▶ _Data extract_
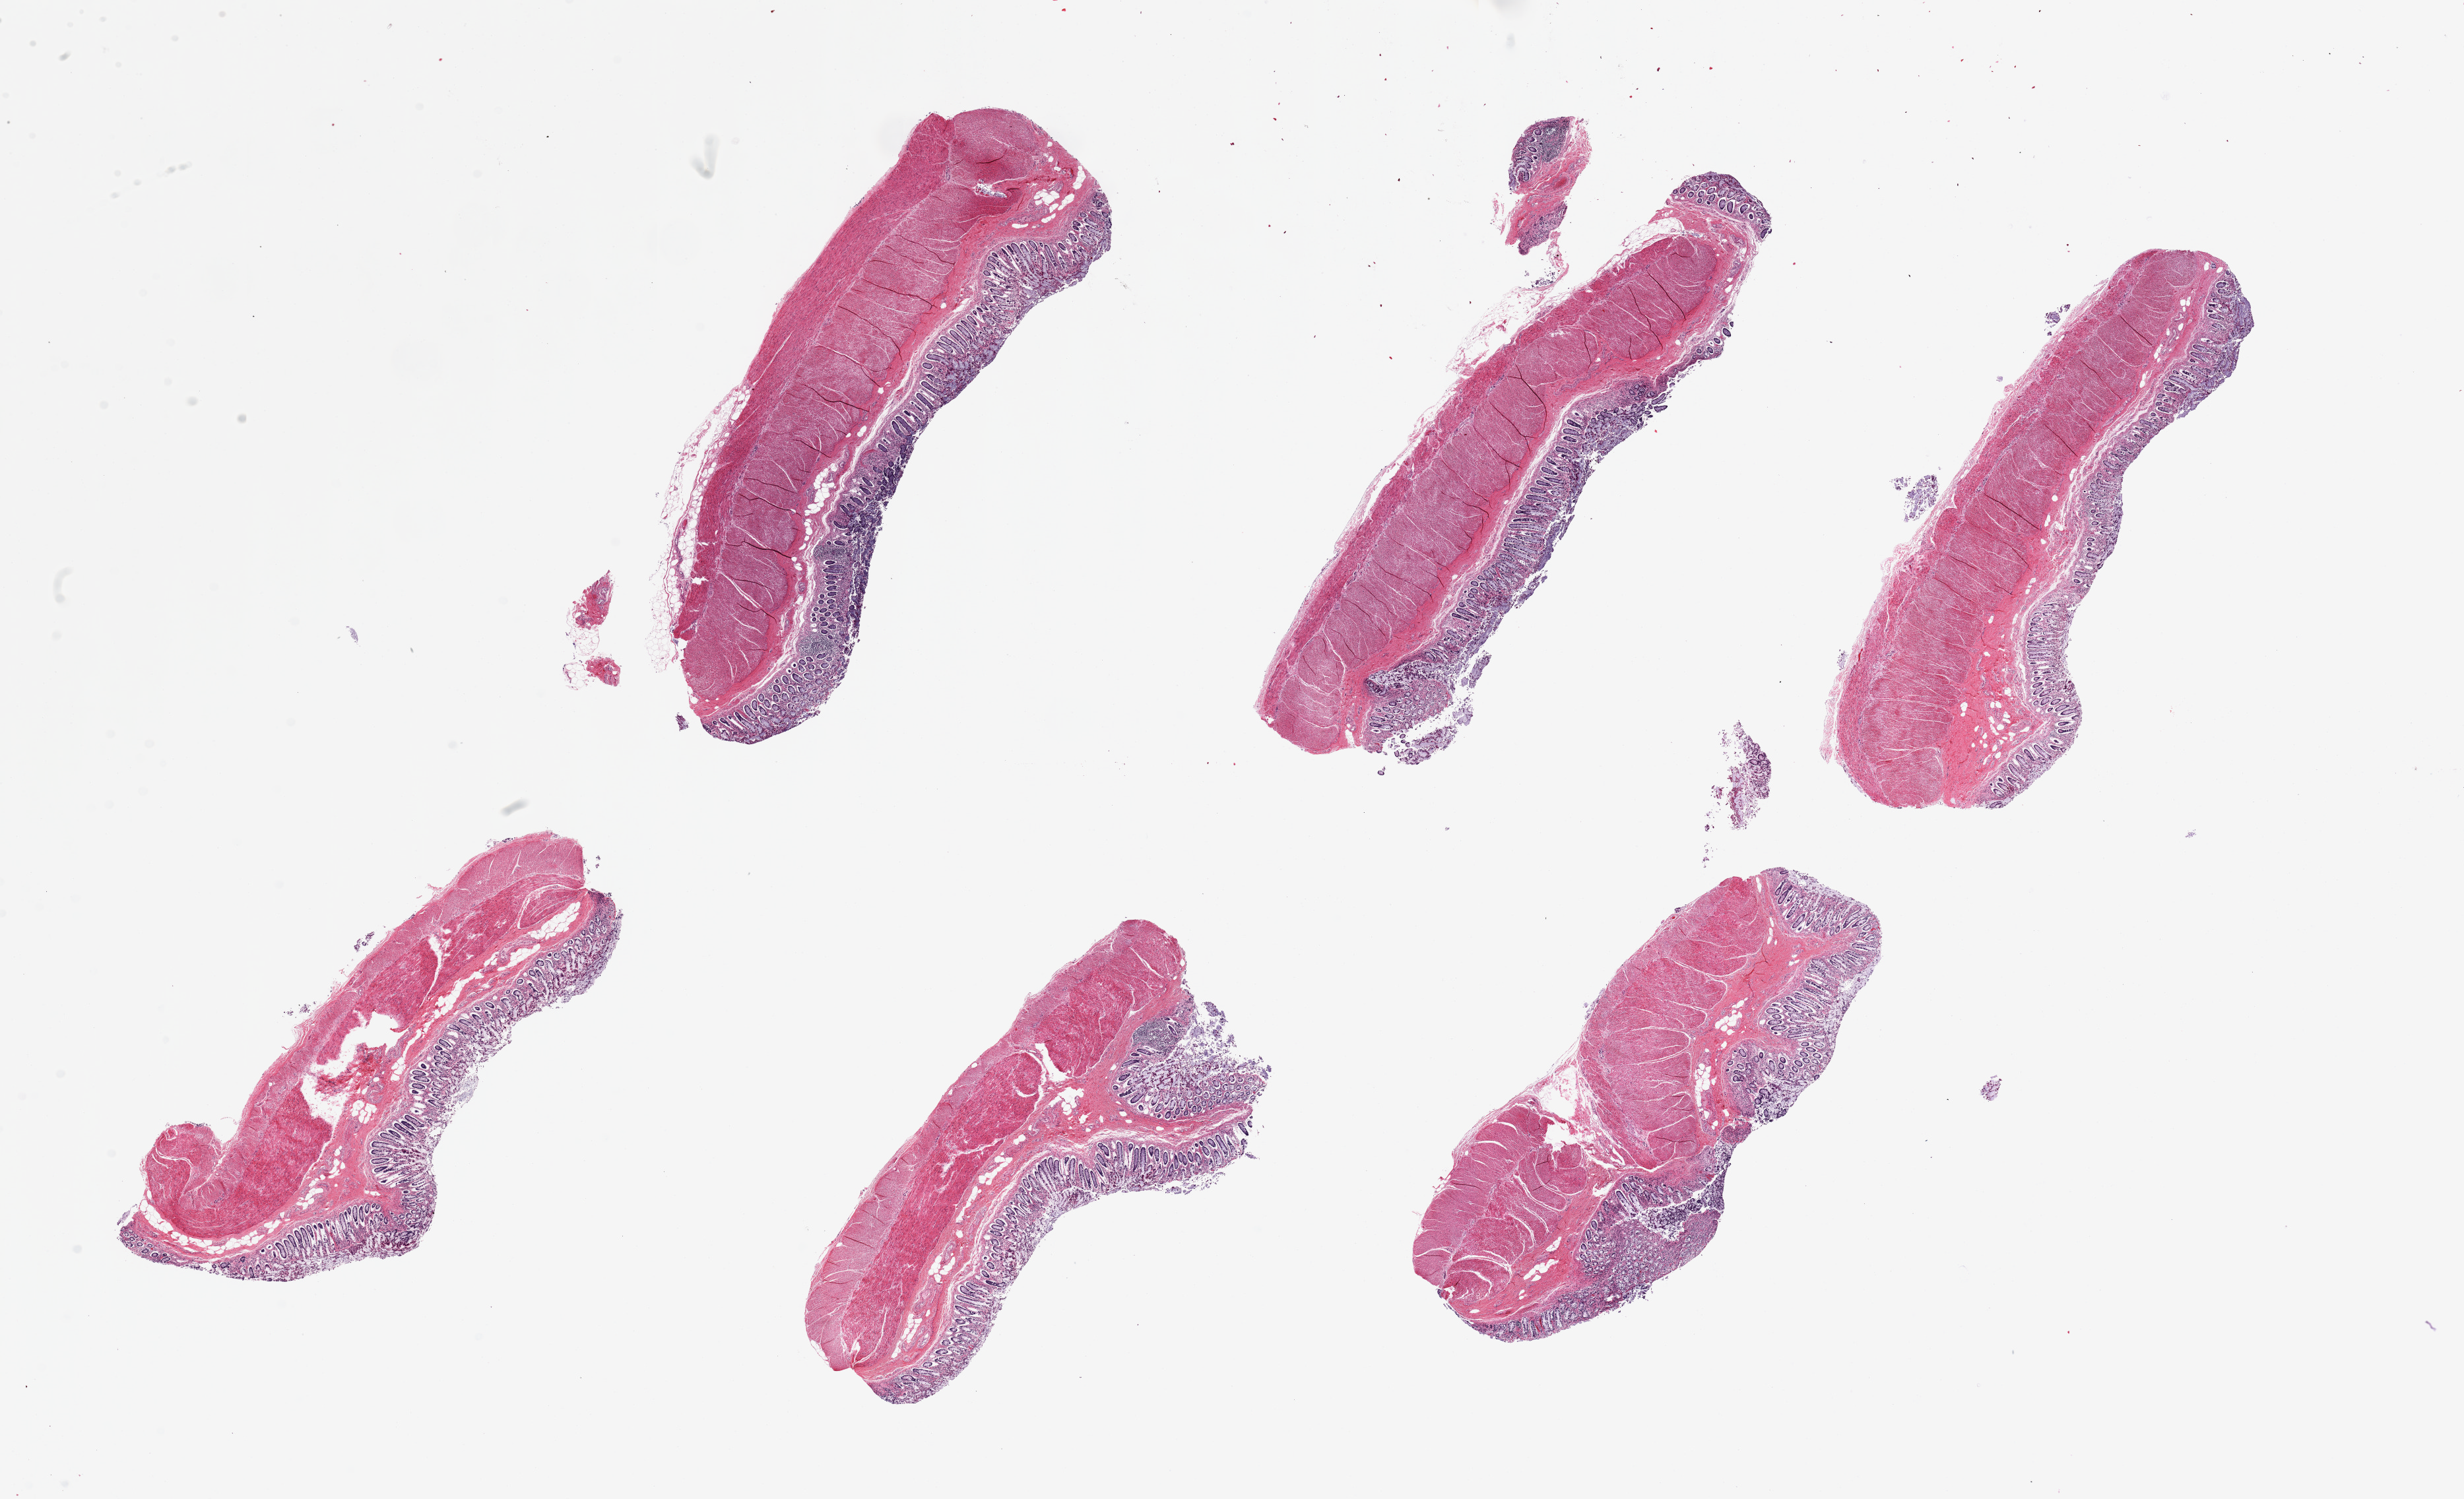
Digitized H&E-stained section, brightfield — shown as a low-resolution overview of the whole scanned area (about 29.5 x 18.0 mm, from a 20x scan). PAXgene-fixed paraffin-embedded (PFPE) section. Section of transverse colon (target tissue). Donor tissue sample. Donor sex: female.
Pathologist's review note for this sample: 6 pieces ~8x2.5mm, mucosa moderately-badly autolyzed, ~10-20% thickness.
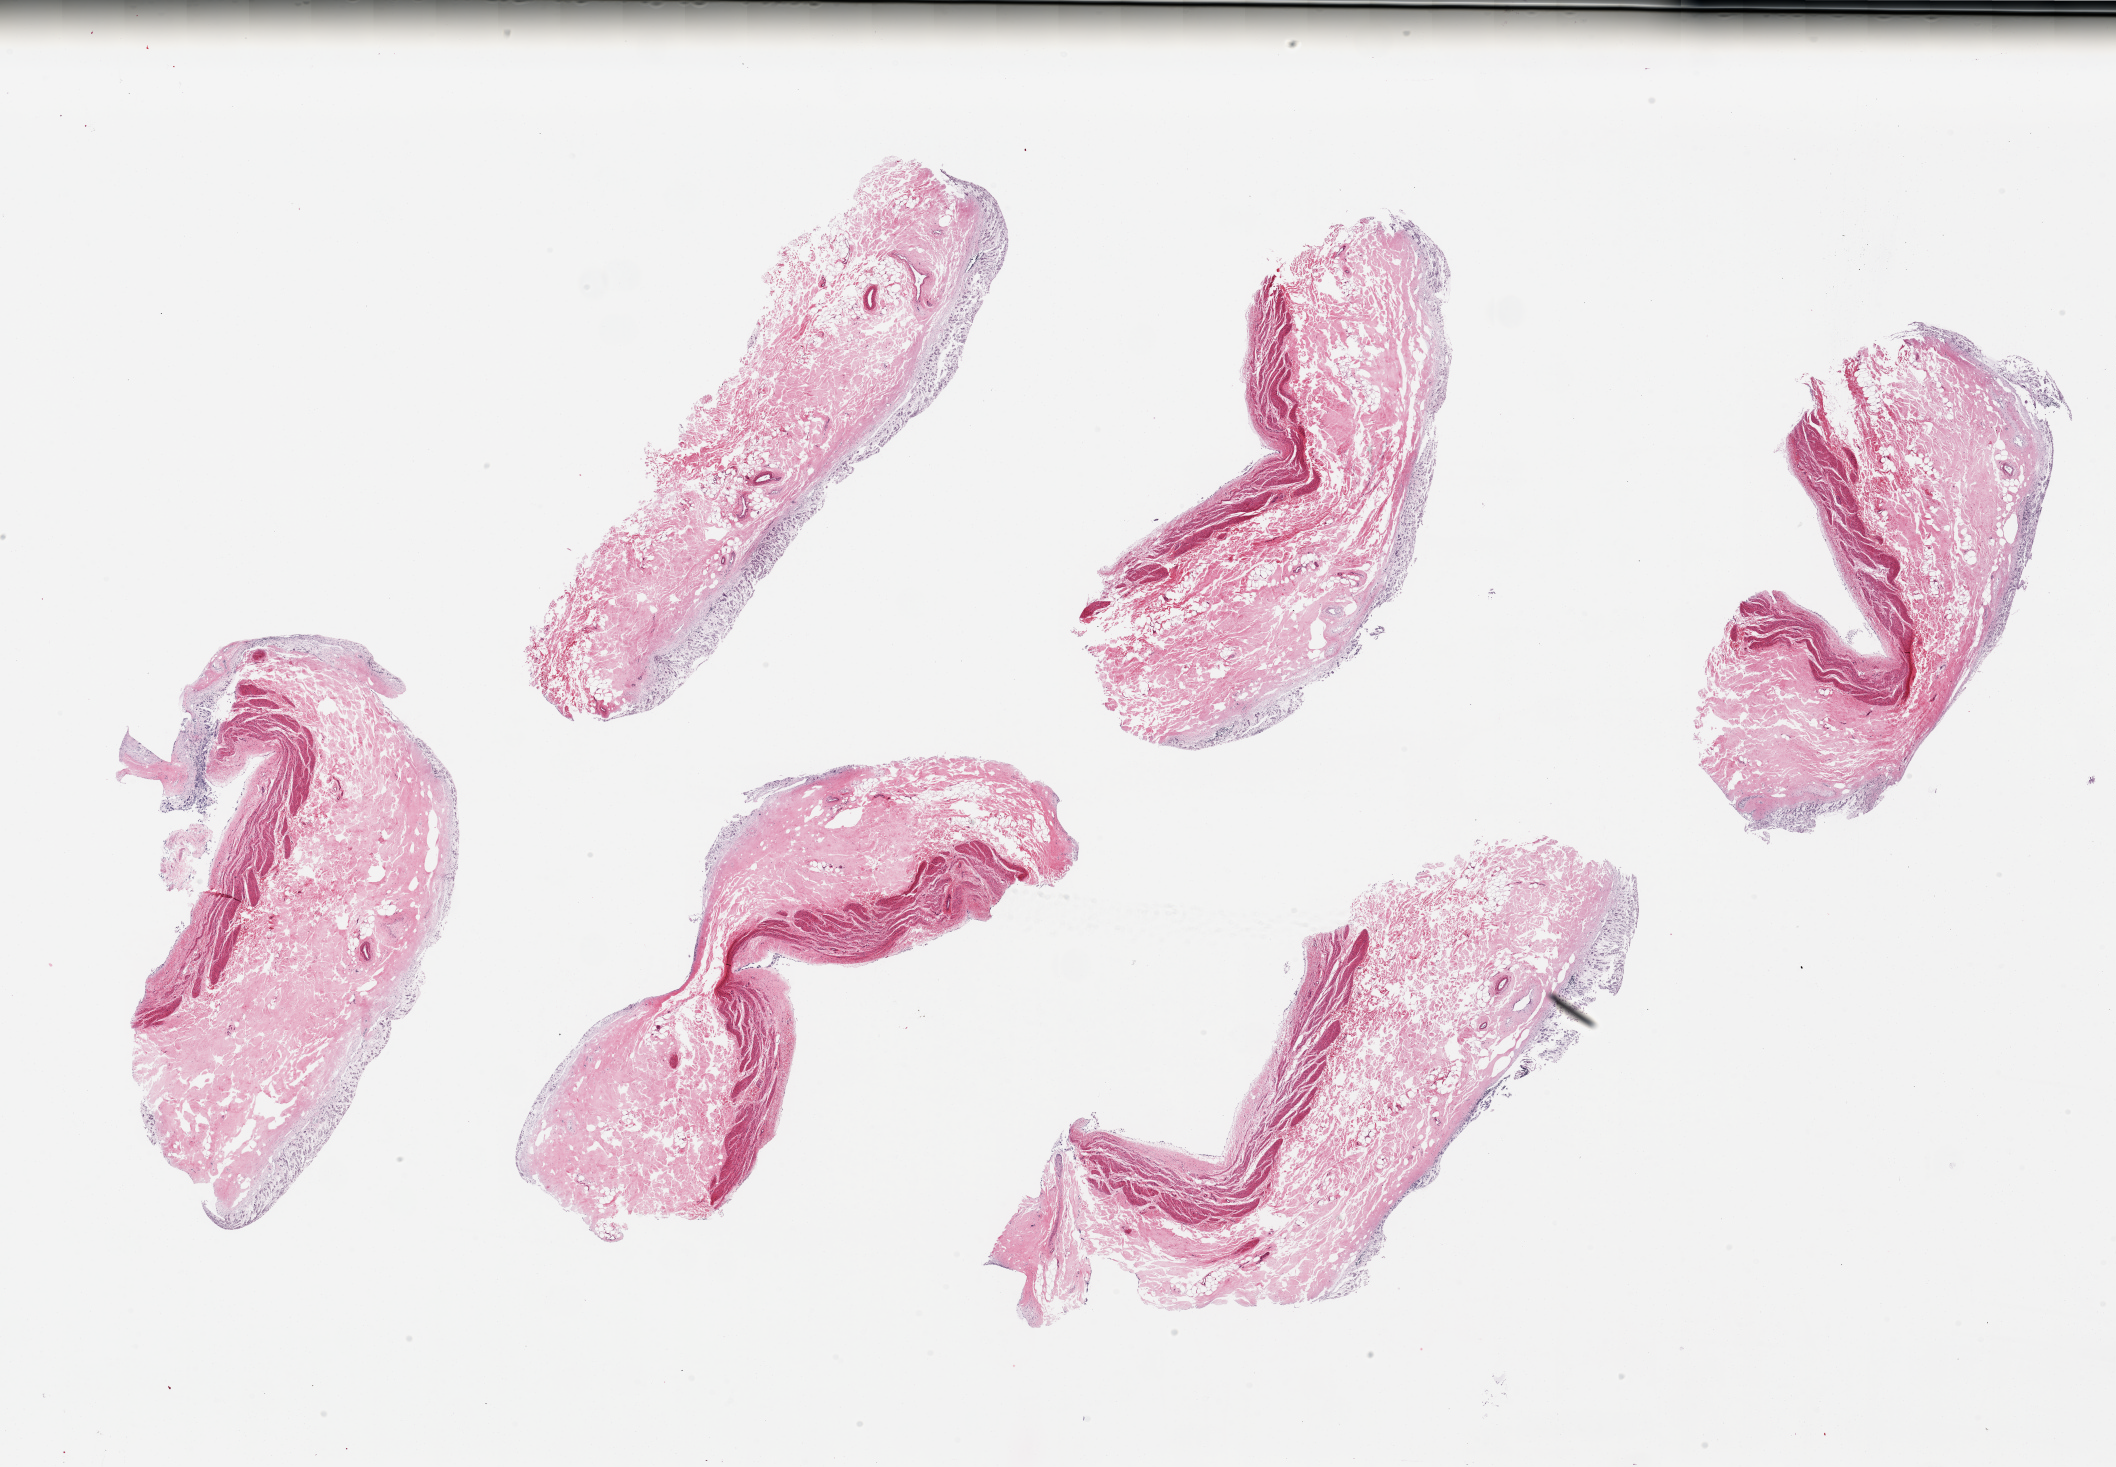
Digitized haematoxylin and eosin-stained section — shown as a low-resolution overview of the whole scanned area (about 33.5 x 23.2 mm, from a 20x scan); PAXgene-fixed paraffin-embedded (PFPE) section; sampled site (target tissue): stomach; tissue donor sample. Donor sex: male.
Review note (as recorded): 6 pieces ~9x3.5mm. Mucosa totally autolyzed, partly sloughed.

▶ _What you need to do_
Leave out the pictures and set down all of the data exactly.

▶ _Solution to this exercise_
Digitized H&E-stained section, brightfield — shown as a low-resolution overview of the whole scanned area (about 29.5 x 18.0 mm, from a 20x scan). PAXgene-fixed paraffin-embedded (PFPE) section. Section of transverse colon (target tissue). Donor tissue sample. Donor sex: female.
Pathologist's review note for this sample: 6 pieces ~8x2.5mm, mucosa moderately-badly autolyzed, ~10-20% thickness.
Digitized haematoxylin and eosin-stained section — shown as a low-resolution overview of the whole scanned area (about 33.5 x 23.2 mm, from a 20x scan); PAXgene-fixed paraffin-embedded (PFPE) section; sampled site (target tissue): stomach; tissue donor sample. Donor sex: male.
Review note (as recorded): 6 pieces ~9x3.5mm. Mucosa totally autolyzed, partly sloughed.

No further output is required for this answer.